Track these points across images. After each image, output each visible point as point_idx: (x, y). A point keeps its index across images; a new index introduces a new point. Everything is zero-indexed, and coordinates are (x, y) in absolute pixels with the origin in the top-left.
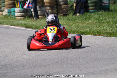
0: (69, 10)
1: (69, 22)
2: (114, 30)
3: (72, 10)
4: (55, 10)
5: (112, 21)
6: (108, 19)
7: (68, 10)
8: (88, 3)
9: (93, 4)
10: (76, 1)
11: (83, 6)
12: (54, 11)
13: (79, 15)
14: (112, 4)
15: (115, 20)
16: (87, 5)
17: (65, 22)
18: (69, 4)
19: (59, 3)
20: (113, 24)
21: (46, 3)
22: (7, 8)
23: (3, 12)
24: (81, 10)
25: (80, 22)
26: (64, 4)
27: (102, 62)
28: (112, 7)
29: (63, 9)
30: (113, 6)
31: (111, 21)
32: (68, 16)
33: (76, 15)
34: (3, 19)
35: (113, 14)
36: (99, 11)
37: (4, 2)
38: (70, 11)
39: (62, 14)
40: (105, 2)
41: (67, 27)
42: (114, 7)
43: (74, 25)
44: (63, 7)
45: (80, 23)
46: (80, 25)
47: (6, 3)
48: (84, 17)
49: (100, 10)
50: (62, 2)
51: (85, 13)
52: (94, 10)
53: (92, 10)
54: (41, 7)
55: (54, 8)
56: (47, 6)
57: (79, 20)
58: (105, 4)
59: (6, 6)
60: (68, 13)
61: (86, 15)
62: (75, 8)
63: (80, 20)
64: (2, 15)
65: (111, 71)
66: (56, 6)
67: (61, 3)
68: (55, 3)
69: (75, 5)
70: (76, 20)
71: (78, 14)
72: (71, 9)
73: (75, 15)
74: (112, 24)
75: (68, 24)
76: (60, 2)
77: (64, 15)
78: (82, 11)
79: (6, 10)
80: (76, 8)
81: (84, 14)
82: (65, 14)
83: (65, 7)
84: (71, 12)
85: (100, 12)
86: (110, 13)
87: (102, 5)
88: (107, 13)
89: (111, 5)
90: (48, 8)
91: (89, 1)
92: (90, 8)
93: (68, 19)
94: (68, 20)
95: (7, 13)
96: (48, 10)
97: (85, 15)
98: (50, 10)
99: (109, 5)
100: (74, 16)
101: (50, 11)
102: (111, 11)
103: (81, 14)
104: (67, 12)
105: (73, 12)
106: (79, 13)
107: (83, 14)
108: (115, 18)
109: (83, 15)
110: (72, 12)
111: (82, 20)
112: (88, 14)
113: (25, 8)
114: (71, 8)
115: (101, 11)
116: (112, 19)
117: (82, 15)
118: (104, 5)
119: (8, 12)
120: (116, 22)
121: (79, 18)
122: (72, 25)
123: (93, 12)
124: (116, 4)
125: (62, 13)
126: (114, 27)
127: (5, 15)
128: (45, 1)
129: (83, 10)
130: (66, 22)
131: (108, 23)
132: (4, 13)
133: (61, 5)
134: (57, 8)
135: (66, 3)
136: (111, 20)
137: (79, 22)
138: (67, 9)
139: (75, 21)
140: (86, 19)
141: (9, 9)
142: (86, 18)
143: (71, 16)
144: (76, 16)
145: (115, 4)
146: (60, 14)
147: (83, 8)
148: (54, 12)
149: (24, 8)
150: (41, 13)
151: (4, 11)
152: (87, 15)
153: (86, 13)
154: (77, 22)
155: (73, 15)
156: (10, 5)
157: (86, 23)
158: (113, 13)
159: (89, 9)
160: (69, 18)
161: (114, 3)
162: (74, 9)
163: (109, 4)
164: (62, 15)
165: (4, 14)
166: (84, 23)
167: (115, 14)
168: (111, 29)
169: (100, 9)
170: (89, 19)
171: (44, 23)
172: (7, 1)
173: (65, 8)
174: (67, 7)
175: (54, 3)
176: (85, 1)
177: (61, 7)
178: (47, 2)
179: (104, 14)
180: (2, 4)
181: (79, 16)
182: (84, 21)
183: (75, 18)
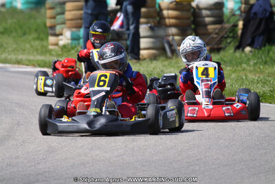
0: (227, 37)
3: (234, 37)
7: (222, 37)
10: (243, 15)
13: (251, 51)
18: (227, 22)
19: (201, 19)
21: (169, 18)
22: (70, 28)
23: (60, 37)
24: (256, 39)
25: (252, 69)
26: (213, 23)
29: (209, 34)
32: (222, 53)
33: (243, 50)
34: (58, 55)
37: (63, 13)
38: (229, 40)
43: (233, 76)
44: (210, 31)
45: (250, 72)
46: (251, 76)
47: (68, 15)
48: (263, 57)
50: (208, 16)
51: (265, 46)
54: (156, 28)
55: (189, 32)
56: (171, 26)
57: (250, 66)
59: (68, 22)
60: (222, 46)
61: (269, 53)
62: (240, 32)
63: (251, 63)
64: (57, 44)
66: (193, 26)
67: (208, 20)
68: (192, 19)
69: (241, 24)
70: (241, 63)
71: (248, 49)
72: (231, 35)
73: (241, 50)
76: (204, 17)
77: (212, 50)
78: (260, 40)
79: (68, 34)
80: (242, 33)
81: (263, 48)
82: (215, 47)
83: (215, 29)
84: (230, 43)
90: (173, 30)
95: (70, 41)
96: (173, 35)
97: (267, 52)
98: (178, 35)
100: (238, 54)
101: (176, 38)
103: (256, 48)
104: (220, 43)
105: (237, 44)
106: (250, 45)
107: (260, 48)
109: (261, 52)
110: (233, 43)
111: (256, 64)
112: (274, 48)
113: (114, 30)
114: (230, 32)
117: (256, 51)
119: (73, 39)
121: (249, 59)
127: (64, 46)
128: (165, 13)
129: (261, 38)
132: (62, 40)
133: (205, 25)
134: (195, 30)
135: (219, 19)
137: (249, 68)
138: (221, 34)
139: (237, 66)
140: (266, 63)
141: (74, 30)
142: (268, 59)
143: (229, 53)
144: (243, 55)
147: (260, 35)
149: (112, 28)
150: (153, 43)
151: (61, 34)
152: (271, 53)
153: (267, 47)
154: (244, 69)
155: (235, 51)
156: (76, 19)
160: (225, 59)
162: (238, 36)
165: (61, 43)
166: (262, 72)
171: (158, 70)
172: (70, 11)
173: (217, 31)
174: (221, 29)
175: (189, 18)
177: (207, 29)
178: (170, 16)
180: (58, 17)
181: (251, 54)
182: (261, 67)
183: (240, 58)
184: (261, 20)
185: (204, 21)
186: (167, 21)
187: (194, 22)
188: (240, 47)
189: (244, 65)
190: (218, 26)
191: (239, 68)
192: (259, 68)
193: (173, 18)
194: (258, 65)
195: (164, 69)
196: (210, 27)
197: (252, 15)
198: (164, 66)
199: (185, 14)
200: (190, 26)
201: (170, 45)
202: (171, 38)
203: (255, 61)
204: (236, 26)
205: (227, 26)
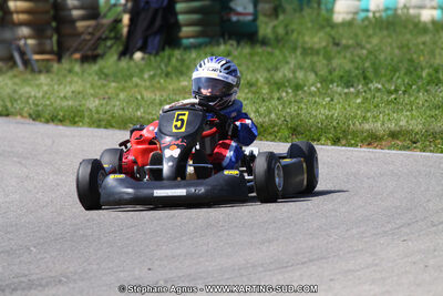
0: (106, 39)
1: (104, 86)
2: (273, 116)
3: (117, 38)
4: (51, 38)
5: (268, 82)
6: (253, 71)
7: (100, 38)
8: (175, 14)
9: (195, 17)
10: (129, 5)
11: (158, 22)
12: (48, 42)
13: (143, 59)
14: (265, 15)
15: (279, 76)
16: (172, 21)
17: (88, 85)
18: (105, 16)
19: (66, 13)
20: (271, 91)
21: (18, 12)
24: (150, 40)
25: (148, 83)
26: (83, 18)
27: (228, 234)
28: (266, 28)
29: (80, 35)
30: (271, 25)
31: (261, 80)
32: (101, 63)
33: (131, 57)
35: (271, 54)
36: (218, 44)
38: (109, 43)
39: (77, 56)
40: (240, 9)
41: (97, 102)
42: (274, 27)
43: (122, 96)
44: (81, 30)
45: (146, 88)
46: (148, 95)
48: (163, 66)
49: (221, 41)
50: (76, 8)
51: (163, 49)
52: (200, 40)
53: (192, 40)
55: (49, 32)
56: (22, 24)
57: (142, 79)
58: (241, 18)
60: (100, 51)
61: (169, 59)
62: (125, 30)
63: (146, 76)
65: (261, 269)
66: (54, 24)
67: (76, 13)
68: (52, 13)
69: (126, 19)
70: (130, 77)
71: (138, 55)
72: (112, 35)
73: (128, 56)
74: (265, 90)
75: (101, 92)
76: (70, 10)
77: (85, 59)
78: (156, 41)
80: (129, 32)
81: (161, 54)
82: (89, 53)
83: (88, 27)
84: (110, 47)
85: (222, 47)
86: (259, 49)
87: (229, 20)
88: (247, 50)
89: (262, 19)
90: (25, 31)
91: (180, 6)
92: (186, 30)
93: (102, 74)
94: (100, 78)
96: (26, 38)
97: (166, 60)
98: (30, 37)
99: (255, 20)
100: (124, 63)
101: (30, 42)
102: (264, 43)
103: (150, 54)
104: (96, 49)
105: (121, 48)
106: (142, 49)
107: (157, 54)
108: (277, 69)
109: (158, 58)
110: (115, 47)
111: (152, 77)
112: (177, 53)
114: (111, 31)
115: (225, 43)
116: (266, 75)
117: (152, 58)
118: (238, 21)
120: (279, 86)
121: (142, 71)
122: (118, 95)
123: (196, 47)
124: (281, 17)
125: (76, 50)
126: (275, 102)
128: (12, 5)
129: (157, 39)
130: (92, 85)
131: (253, 89)
133: (73, 21)
134: (57, 30)
135: (93, 13)
136: (261, 77)
137: (143, 84)
138: (97, 35)
139: (126, 81)
140: (167, 75)
142: (169, 69)
143: (110, 61)
144: (132, 63)
145: (277, 16)
146: (68, 54)
147: (155, 34)
148: (48, 48)
152: (174, 60)
153: (167, 52)
154: (137, 85)
155: (119, 59)
157: (171, 87)
158: (269, 49)
159: (181, 34)
160: (106, 71)
161: (276, 12)
162: (122, 35)
163: (255, 15)
164: (76, 60)
166: (163, 89)
167: (277, 52)
168: (262, 110)
169: (223, 36)
170: (182, 73)
171: (8, 91)
173: (90, 30)
174: (97, 28)
175: (47, 12)
176: (165, 3)
177: (75, 28)
178: (19, 9)
179: (236, 53)
181: (143, 62)
182: (162, 81)
183: (128, 69)
184: (156, 11)
185: (71, 15)
186: (15, 17)
187: (55, 18)
188: (126, 52)
189: (135, 80)
190: (91, 23)
191: (129, 84)
192: (159, 82)
193: (23, 12)
194: (157, 79)
195: (17, 88)
196: (80, 25)
197: (142, 4)
198: (15, 84)
199: (42, 6)
200: (49, 24)
201: (22, 54)
202: (22, 42)
203: (152, 73)
204: (118, 21)
205: (106, 21)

------------------------

**Assigned task**
Change "top-left" to "upper-left" in the data, starting at the beginning and ending at the line containing "7: (68, 10)", including that line, and reproduce those lines with nothing else altered. Leave the pictures out of the answer.

**Result for this exercise**
Track these points across images. After each image, output each visible point as point_idx: (x, y). A point keeps its index across images; a new index introduces a new point. Everything is zero-indexed, and coordinates are (x, y) in absolute pixels with the origin in the upper-left.
0: (69, 10)
1: (69, 22)
2: (114, 30)
3: (72, 10)
4: (55, 10)
5: (112, 21)
6: (108, 19)
7: (68, 10)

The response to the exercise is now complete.